**Requirement**
Copy out the entries from the line containing "At which label is the value closest to 14?" through the last entry, replacing every "value" with "amount" and leaving everything else unchanged. Leave the pictures out.

+++ Data records +++

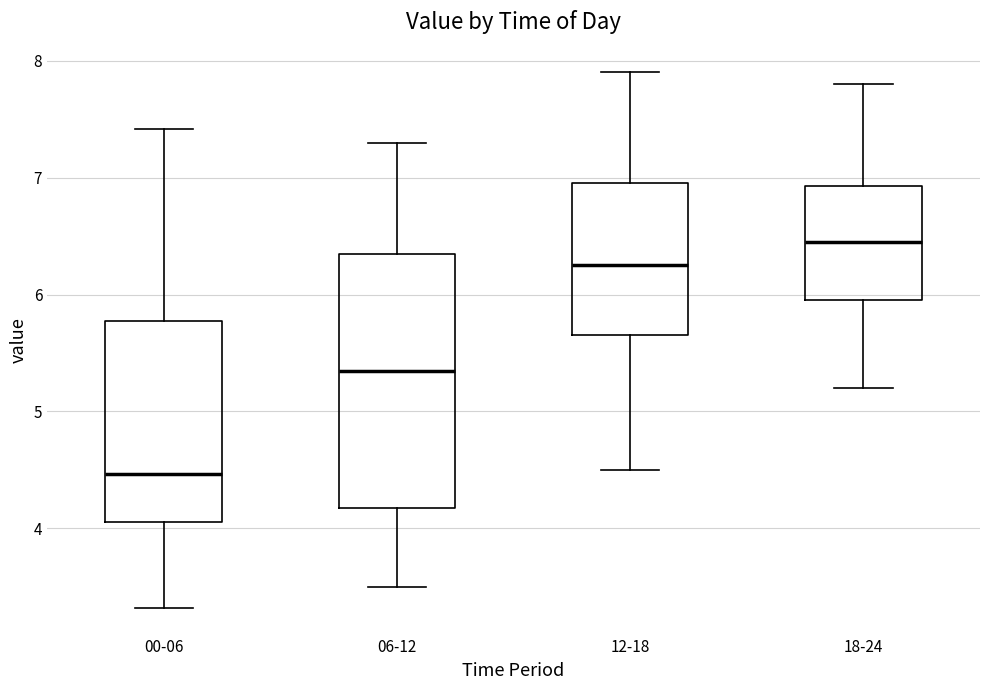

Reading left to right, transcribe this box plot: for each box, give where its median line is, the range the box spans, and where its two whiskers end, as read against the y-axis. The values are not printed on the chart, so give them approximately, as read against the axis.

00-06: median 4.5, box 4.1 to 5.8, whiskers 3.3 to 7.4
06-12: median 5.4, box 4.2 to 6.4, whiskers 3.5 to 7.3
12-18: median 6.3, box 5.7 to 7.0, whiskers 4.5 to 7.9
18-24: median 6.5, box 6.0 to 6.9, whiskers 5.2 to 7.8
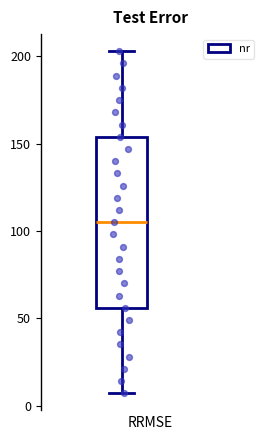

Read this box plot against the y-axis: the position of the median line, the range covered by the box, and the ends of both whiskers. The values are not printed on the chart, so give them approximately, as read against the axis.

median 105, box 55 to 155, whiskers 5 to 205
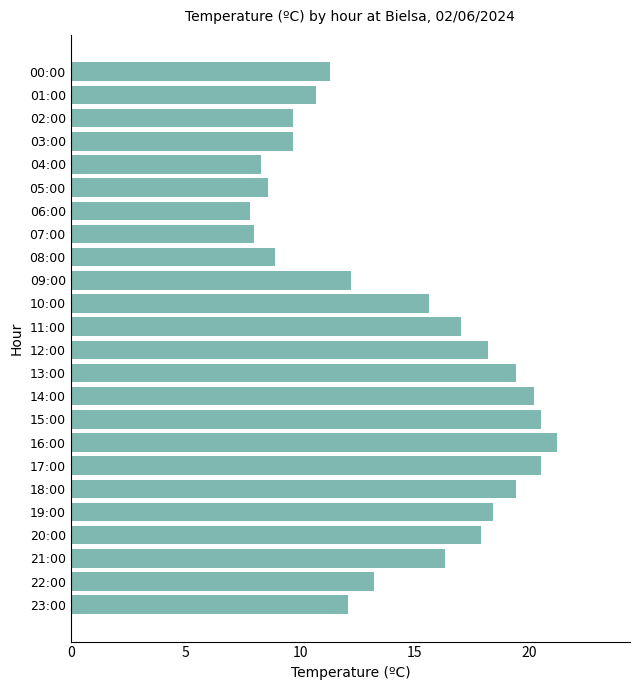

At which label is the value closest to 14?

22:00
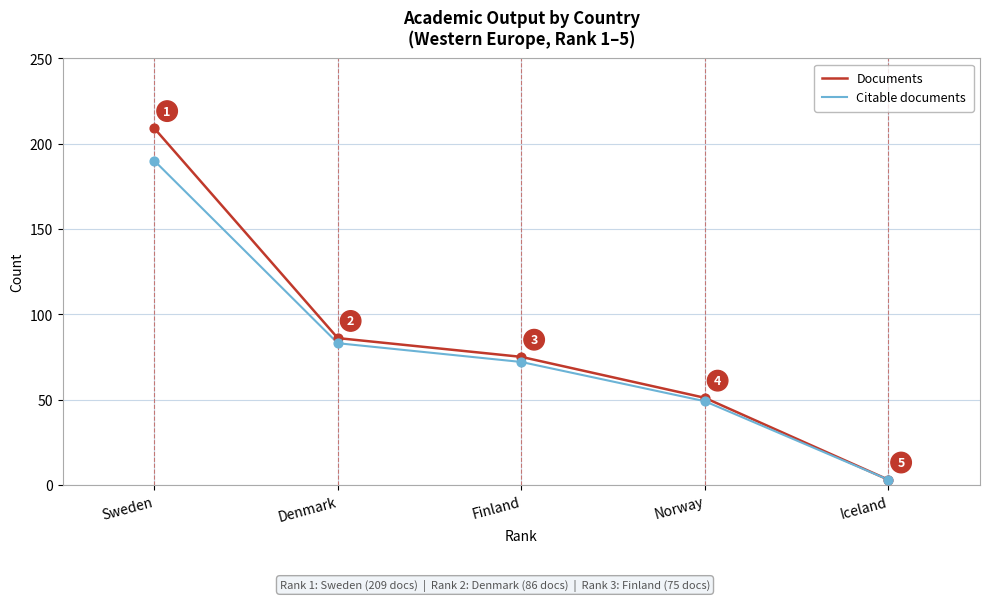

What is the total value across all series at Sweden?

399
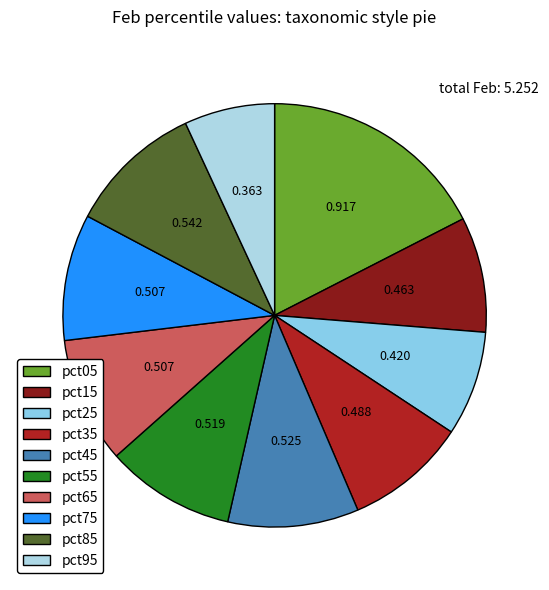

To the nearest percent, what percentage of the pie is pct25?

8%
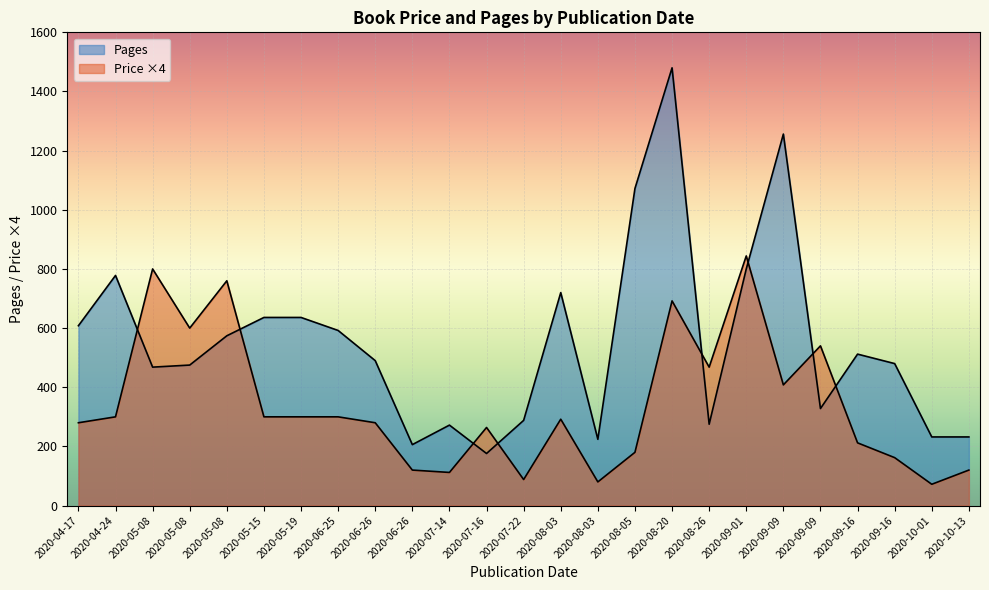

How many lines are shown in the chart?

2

+++

**Task output**
At which label is the amount closest to 14?

22:00

What is the total amount across all series at Sweden?

399

To the nearest percent, what percentage of the pie is pct25?

8%

How many lines are shown in the chart?

2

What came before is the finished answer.